Esercizio A: Nel testo sul lavoro lontano da casa, nei confronti di quali persone le assenze determinano delle fratture?

Testo fornito:
━━━

Il luogo di lavoro si trova spesso lontano dalla propria casa, a volte in un’altra città se non in un’altra nazione o in un altro continente. Questo comporta un pendolarismo  o massicce emigrazioni con conseguente allontanamento dal nucleo familiare spesso per ore, altre volte per giorni, mesi o anni. L’attuale globalizzazione dei mercati e della produzione, ha accentuato questi problemi. Le imprese, a causa della presenza di un mercato mondiale, sono spesso costrette a inviare personale specializzato in qualunque parte del mondo si richieda la loro opera. Non è difficile trovare lavoratori di una stessa ditta, dislocati nei cinque continenti, con assenze per vari mesi dal paese e dalla famiglia di origine.

L’uso abbastanza a buon mercato di veloci mezzi di comunicazione, come gli aerei, permette sì una migliore mobilità, ma nel contempo accentua questo fenomeno. Le assenze dalla famiglia e dalla rete affettiva ed amicale determinano delle fratture nei confronti del coniuge, dei figli, come degli altri familiari e amici, che non sempre si riesce a ricomporre.

La persona che parte per cercare lavoro altrove, pur avendo la gratificazione di sapere che la sua opera viene richiesta magari nella parte opposta del globo, nel mentre viene sollecitata e stimolata dalle nuove conoscenze sul piano professionale, sentimentale e sessuale, tuttavia ha l’impossibilità psicologica di mettere solide radici nei vari luoghi frequentati e di instaurare legami stabili, forti ed efficaci con le tante persone con le quali entra in relazione.

Ciò può comportare ansia, inquietudine, depressione. Quando questi pendolari ritornano, risultano spesso vani i tentativi di recuperare, nella gestione familiare, il proprio ruolo educativo e relazionale, in quanto ricercato e attuato non nel momento giusto e non nel modo giusto.

Altrettanta difficoltà vivono le persone che rimangono nella casa familiare. Queste persone sono costrette a vivere in un’altalena di emozioni, sentimenti e relazioni: durante la lontananza la tristezza ed il desiderio; nei giorni nei quali vi è la presenza dell’altro difficoltà o impossibilità di riprendere le fila di un rapporto e di un dialogo interrotto o incompleto.

━━━

Dati forniti:
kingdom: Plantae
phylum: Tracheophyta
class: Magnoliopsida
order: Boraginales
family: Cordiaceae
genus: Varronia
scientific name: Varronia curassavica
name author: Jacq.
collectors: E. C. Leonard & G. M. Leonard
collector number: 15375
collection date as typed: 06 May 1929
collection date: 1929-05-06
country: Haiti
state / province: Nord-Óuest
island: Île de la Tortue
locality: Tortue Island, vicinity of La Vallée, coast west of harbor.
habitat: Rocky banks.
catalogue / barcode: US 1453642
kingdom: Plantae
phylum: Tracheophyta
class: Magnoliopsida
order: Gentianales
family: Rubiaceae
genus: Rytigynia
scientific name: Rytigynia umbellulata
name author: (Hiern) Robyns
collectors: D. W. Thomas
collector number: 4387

━━━

Esercizio B: Riscrivi le righe dell'elenco a partire da quella che contiene "catalogue / barcode: US 1453642" e fino alla fine dell'elenco, sostituendo "name author" con "authorship" e lasciando invariato tutto il resto.

Soluzione svolta A: Il coniuge, i figli, gli altri familiari e gli amici.

Soluzione svolta B:
catalogue / barcode: US 1453642
kingdom: Plantae
phylum: Tracheophyta
class: Magnoliopsida
order: Gentianales
family: Rubiaceae
genus: Rytigynia
scientific name: Rytigynia umbellulata
authorship: (Hiern) Robyns
collectors: D. W. Thomas
collector number: 4387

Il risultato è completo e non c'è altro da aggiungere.